– Да, миссис Лейк.

– Я никогда не видела вашего старого знакомого, но могу заверить, что вы с Элландом различны, как ночь и день.

– Вы уверены, мадам? – спросил он слишком мягко.

– Абсолютно. Как тебе известно, у меня чрезвычайно развита интуиция. – Ей хотелось хорошенько встряхнуть его, вывести из этого состояния. – Ты не убийца, Тобиас Марч.

Тобиас не сказал ни слова. Только взгляд оставался неприятно сосредоточенным. И тут Лавиния запоздало вспомнила о последнем случае, которому в своих записях дала название «Дело безумного месмериста». Вспомнила и неловко откашлялась.

– Ну… может, за эти годы и произошли один-два инцидента, но ты сам понимаешь, что все это несчастная случайность, не более.

– Случайность, – бесстрастно повторил Тобиас.

– Ну, не совсем, – поспешно поправилась она. – Вернее, акты отчаянной храбрости, направленные на то, чтобы спасти чьи-то жизни вроде моей собственной. Это никак нельзя назвать хладнокровным убийством! Неужели не видишь разницы, Тобиас?! – Она перевела дыхание и покачала головой:

– Но довольно об этом. Лучше расскажи, при чем здесь Аспазия?

– Аспазия? – нахмурился Тобиас. – Разве я не объяснил?

– Нет, сэр, не удосужились.

– Она была любовницей Закери.

– Элланда? Понимаю. Это многое объясняет.

– Они встретились весной, еще до Ватерлоо. Аспазия воспылала безумной страстью к Элланду, и он, казалось, отвечал ей тем же. Они собирались пожениться. Летом Закери вновь стал работать на правительство и тогда же использовал связи Аспазии в обществе, чтобы получить доступ к богатым людям. Мы считаем, что это помогло ему не только собирать сведения, но и приобрести выгодных клиентов.

– Господи Боже!

– Как-то вечером Аспазия случайно узнала правду о настоящей профессии Закери и в ужасе сбежала от него. Я часто гадал, какова была истинная причина его самоубийства: угроза разоблачения или потеря любимой женщины.
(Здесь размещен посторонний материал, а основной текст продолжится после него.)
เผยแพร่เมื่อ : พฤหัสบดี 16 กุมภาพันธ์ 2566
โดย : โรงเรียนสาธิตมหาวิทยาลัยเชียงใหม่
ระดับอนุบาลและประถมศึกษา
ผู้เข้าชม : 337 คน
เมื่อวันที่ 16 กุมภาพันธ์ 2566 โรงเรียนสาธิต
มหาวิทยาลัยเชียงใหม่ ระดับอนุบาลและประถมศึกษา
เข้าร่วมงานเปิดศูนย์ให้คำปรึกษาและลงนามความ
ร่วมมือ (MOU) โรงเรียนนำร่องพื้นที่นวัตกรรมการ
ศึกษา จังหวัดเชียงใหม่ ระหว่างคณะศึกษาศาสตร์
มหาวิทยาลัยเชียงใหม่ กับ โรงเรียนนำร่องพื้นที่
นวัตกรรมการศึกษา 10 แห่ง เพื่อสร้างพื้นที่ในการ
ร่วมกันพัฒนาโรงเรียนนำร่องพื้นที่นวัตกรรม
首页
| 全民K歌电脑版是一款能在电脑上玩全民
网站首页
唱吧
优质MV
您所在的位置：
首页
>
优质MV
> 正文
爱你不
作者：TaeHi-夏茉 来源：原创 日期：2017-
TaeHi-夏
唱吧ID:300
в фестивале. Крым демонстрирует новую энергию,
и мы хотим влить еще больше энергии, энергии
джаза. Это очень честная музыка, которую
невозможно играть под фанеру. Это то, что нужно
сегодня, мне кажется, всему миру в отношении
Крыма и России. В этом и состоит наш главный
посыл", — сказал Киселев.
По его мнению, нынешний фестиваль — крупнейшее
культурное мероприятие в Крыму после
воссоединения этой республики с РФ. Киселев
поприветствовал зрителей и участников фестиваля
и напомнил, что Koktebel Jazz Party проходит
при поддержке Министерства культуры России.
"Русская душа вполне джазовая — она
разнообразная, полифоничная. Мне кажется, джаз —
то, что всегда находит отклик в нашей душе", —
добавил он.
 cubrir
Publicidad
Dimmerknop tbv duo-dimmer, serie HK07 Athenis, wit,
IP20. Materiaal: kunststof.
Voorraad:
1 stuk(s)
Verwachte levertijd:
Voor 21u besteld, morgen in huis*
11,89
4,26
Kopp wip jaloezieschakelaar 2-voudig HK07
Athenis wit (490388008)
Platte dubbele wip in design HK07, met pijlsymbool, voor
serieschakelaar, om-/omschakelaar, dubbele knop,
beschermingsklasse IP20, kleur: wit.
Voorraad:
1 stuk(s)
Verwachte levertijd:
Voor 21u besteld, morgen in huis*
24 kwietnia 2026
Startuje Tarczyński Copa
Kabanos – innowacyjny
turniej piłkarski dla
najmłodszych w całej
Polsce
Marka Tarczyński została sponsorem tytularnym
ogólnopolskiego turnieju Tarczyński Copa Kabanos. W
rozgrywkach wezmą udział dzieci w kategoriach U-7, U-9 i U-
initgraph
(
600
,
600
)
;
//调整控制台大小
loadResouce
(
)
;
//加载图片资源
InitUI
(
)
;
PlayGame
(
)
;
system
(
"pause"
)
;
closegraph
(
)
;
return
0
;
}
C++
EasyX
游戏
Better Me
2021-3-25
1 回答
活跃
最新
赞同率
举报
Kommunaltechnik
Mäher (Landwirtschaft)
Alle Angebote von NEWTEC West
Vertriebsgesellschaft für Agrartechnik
– Мне трудно поверить в то, что убийца может быть таким чувствительным, – пробормотала Лавиния.

– Как ни странно это звучит, но в натуре Элланда присутствовали одновременно драматизм и романтизм. Он напоминал мне художника или поэта, жаждущего любых впечатлений, которые могли бы привести его к высочайшему пику ощущений и эмоций.

– Невзирая на цену, которую приходится платить?

– Цена его никогда не интересовала. Он жил ради все новых вершин азарта.

– А что сделала Аспазия, узнав о смерти любовника? – вырвалось у Лавинии.

– Ужасно расстроилась. Была вне себя от горя. Я никогда раньше не видел ее в таком состоянии. Элланд был единственным, кого она по-настоящему любила. И была безутешна, не только потому, что он покончил с собой.

– Наверное, ее ранило то, что эта любовь застлала ей глаза и не позволила увидеть его истинную природу.

– Именно. Аспазия, как ты уже поняла, – женщина светская. Она считала себя слишком умной и проницательной, чтобы обмануться в делах любви. Обман Закери потряс ее до глубины души.

Лавиния твердила себе, что просто обязана испытывать хоть немного сочувствия к Аспазии. Но каждый раз, думая об этом, представляла эту женщину, обнимающую Тобиаса, и никак не могла найти в сердце хотя бы немного жалости.

Тем не менее приходилось признать, что любая женщина, даже Клеопатра, потеряла бы голову, обнаружив, что ее любовник – наемный убийца, находивший злобное удовлетворение в своей деятельности да к тому же помечавший каждое преступление своим личным знаком!

– Насколько я поняла, ты считаешь себя ответственным за происходящее, – сказала она наконец. – А миссис Грей, вне всякого сомнения, играет на твоих чувствах. Так это она винит тебя за то, что Элланд пустился по дурной дорожке и плохо кончил?